What medieval attitudes tell us about our evolving views of sex


Two sketches of women in Medieval clothing
Enlarge / Vintage illustration of medieval women wearing kirtles. A kirtle (sometimes called a cotte or cotehardie) is a garment that was worn by men and women in the Middle Ages. It eventually became a one-piece garment worn by women from the late Middle Ages into the Baroque period.

In the illuminating and entertaining blog Going Medieval, Eleanor Janega, a medievalist at the London School of Economics, upends prevalent misconceptions about medieval Europe. These misunderstandings include that people didn’t bathe (they did) and that these were the Dark Ages*. Her new book, The Once and Future Sex, is subtitled “Going Medieval on Women’s Roles in Society,” and that’s exactly what she does—if by “going medieval” you intend the pop culture meaning of “dismembering in a barbaric manner” which, despite her protestations, you probably do.

Her main thrust, in the blog and in the book, is that it’s easy and convenient for us to envision medieval times as being backward in every way because that makes modern times seem all that much more spectacular. But not only is this wrong, it’s dangerous. Just because life is definitely better for women now than it was then, that doesn’t mean our current place in society is optimal or somehow destined. It’s not.

Progress did not proceed in a straight arrow from bad times then to good times now. Maintaining that things were horrible then deludes us into thinking that they must be at their pinnacle now. Janega lays out this argument in the introduction and then spends the bulk of the text citing evidence to bolster it.

Blame the Greeks

The first chapter describes how medieval Europeans got their ideas about women, sex, beauty, and… well, generally everything from the Greeks. Greeks viewed men as the default humans; women were viewed spiritually as fallen men (Plato) and physically as inside-out men (Galen). Then Christianity and its doctrine of Original Sin came along, which did not exactly induce men to see women in a more favorable light.

“Augustine’s message was that even when a man disobeyed God, it was probably because a woman had convinced him to do so,” she notes. Men wrote down these ideas about women and then spent centuries teaching them to other men in universities and monasteries, where there were definitively No Girls Allowed.

(Nuns were permitted to read, study, and think, and the surviving records of women who did so, like Hildegard of Bingen [1098–1179] and Christine de Pizan [1364–c.1430], suggest that they did not view their own natures quite like men did. But educated women were rare, and surviving writings by or about them are rarer still.)

Then there’s a chapter on beauty standards for women, which mandated golden tresses, milky-white skin, and rosy cheeks.
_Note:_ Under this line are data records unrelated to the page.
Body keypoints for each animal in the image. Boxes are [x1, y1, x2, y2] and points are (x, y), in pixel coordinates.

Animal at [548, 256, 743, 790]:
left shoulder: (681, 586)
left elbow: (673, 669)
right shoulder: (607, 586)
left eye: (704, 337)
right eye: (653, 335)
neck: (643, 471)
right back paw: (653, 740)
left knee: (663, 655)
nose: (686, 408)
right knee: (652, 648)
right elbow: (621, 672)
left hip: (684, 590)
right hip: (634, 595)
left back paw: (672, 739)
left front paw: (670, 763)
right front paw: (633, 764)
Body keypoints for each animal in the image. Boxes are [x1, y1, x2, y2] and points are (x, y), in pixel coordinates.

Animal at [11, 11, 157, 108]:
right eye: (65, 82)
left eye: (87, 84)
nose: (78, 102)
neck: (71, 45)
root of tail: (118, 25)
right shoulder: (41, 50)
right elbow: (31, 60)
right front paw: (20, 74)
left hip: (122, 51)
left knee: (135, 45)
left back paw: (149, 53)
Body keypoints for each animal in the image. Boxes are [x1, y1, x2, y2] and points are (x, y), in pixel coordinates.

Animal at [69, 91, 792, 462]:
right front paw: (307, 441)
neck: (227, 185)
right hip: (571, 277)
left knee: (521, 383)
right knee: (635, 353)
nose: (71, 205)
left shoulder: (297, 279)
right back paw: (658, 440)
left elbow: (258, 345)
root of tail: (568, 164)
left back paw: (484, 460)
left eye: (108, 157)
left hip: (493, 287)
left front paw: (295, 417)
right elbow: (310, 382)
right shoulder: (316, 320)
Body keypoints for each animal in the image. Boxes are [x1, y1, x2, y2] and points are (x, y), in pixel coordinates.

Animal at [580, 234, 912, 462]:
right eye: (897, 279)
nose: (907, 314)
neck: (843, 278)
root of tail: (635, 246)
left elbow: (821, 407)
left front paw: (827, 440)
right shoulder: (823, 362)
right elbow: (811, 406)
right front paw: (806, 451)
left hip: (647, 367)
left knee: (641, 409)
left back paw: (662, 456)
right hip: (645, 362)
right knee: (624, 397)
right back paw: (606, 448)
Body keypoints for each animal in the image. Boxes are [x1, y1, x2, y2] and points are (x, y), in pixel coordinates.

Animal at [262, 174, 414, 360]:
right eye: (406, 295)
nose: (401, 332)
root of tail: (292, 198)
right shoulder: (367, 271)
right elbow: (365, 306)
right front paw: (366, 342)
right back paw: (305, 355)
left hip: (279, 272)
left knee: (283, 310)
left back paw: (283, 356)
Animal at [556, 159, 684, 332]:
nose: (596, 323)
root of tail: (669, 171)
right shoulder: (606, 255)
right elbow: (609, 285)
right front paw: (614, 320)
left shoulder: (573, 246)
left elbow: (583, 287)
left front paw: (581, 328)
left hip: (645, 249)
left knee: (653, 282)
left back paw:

The adjectives were lifted directly from Dares Phrygius, a contemporary of Homer’s who purportedly witnessed the Trojan War, and they’ve remained unchanged until… basically now. Then, as now, women were supposed to naturally have this appearance; God forbid they put any time, money, or effort into it. (Quite literally—using make-up was considered among the gravest of sins).

Medieval men did like a potbelly on their women, though. This is the opposite of today’s preference for chiseled abs, but both features denote the same trait: wealth. Medieval women sporting potbellies clearly had enough to eat, and today’s flat-bellied women clearly have enough leisure time to work out.